Re: CRLNumber definition and MAX

[Michael StJohns <mstjohns@xxxxxxxxxxx>]

I responded to his first email which seemed to be talking about the serialNumber field - he's since clarified he's talking about path length

Basically, you should probably just look at the integer and if its bigger than fits in a local 32 bit INT treat it as if its an unlimited length path value.  if the issuer is confused enough to issue something ridiculous you shouldn't worry about treating it in a ridiculous manner.

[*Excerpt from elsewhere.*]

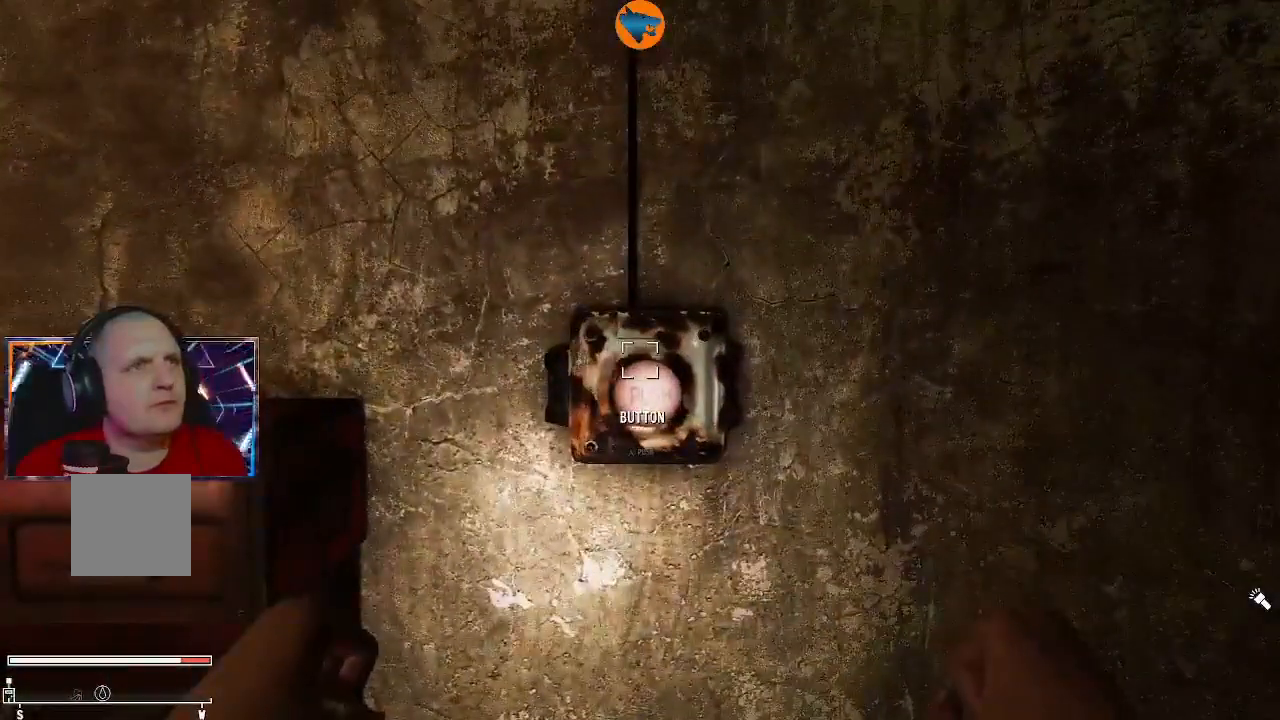
{"buttons": [], "left_stick": "down-left", "right_stick": "right", "events": [[67, "right_stick", "down-right"], [100, "left_stick", "down-left"], [367, "right_stick", "right"]]}
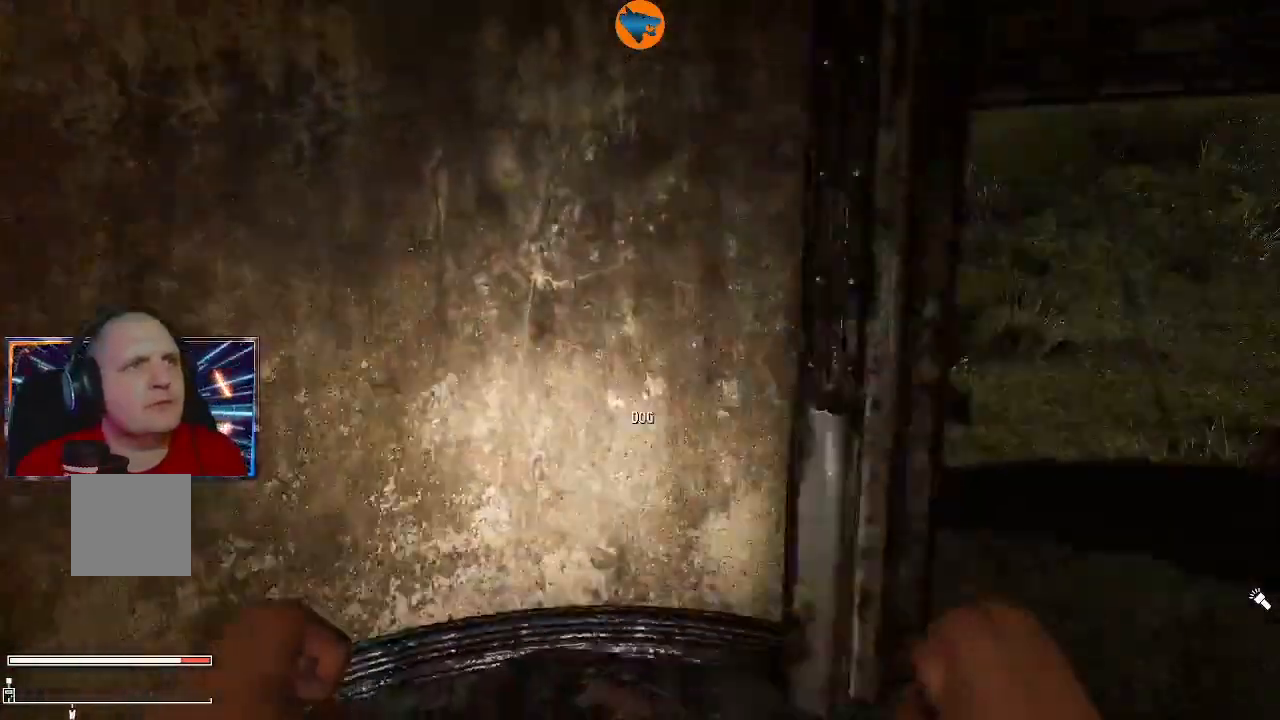
{"buttons": [], "left_stick": "center", "right_stick": "center", "events": [[100, "left_stick", "down"], [100, "right_stick", "center"], [400, "left_stick", "center"]]}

I'm not sure it needs any additional text here as any value > about 20 is effectively infinite... :-) 

Mike



At 05:40 AM 6/11/2009, Jean-Marc Desperrier wrote:
>Michael StJohns wrote:
>>I think you're confusing the ASN1 definition of "long integers" with
>>the C language definition of a long int.
>>
>>4.1.2.2 constrains the serial number INTEGER
>>(CertificateSerialNumber) into the range [0..2^159] - NOT [0..2^31].
>
>Peter is not confusing the two, it's *implementations* that did it by allowing themselves to store a pathLen value inside a C language integer.
>
>This being said, it's a reasonable assumption for applications to think it makes no sense to allow a path length to go over 2^31 and to not even try to handle values larger than that in pathLen, BaseDistance or SkipCerts.
>
>I'd go so far as adding text to say something like application MUST handle a path length up to 20, CA MUST NOT generate a path length longer than 20, and MUST NOT insert a value larger than that in any of those three values. CRLNumber and CRLNumber would, of course, still be allowed to up to 20 octets in length.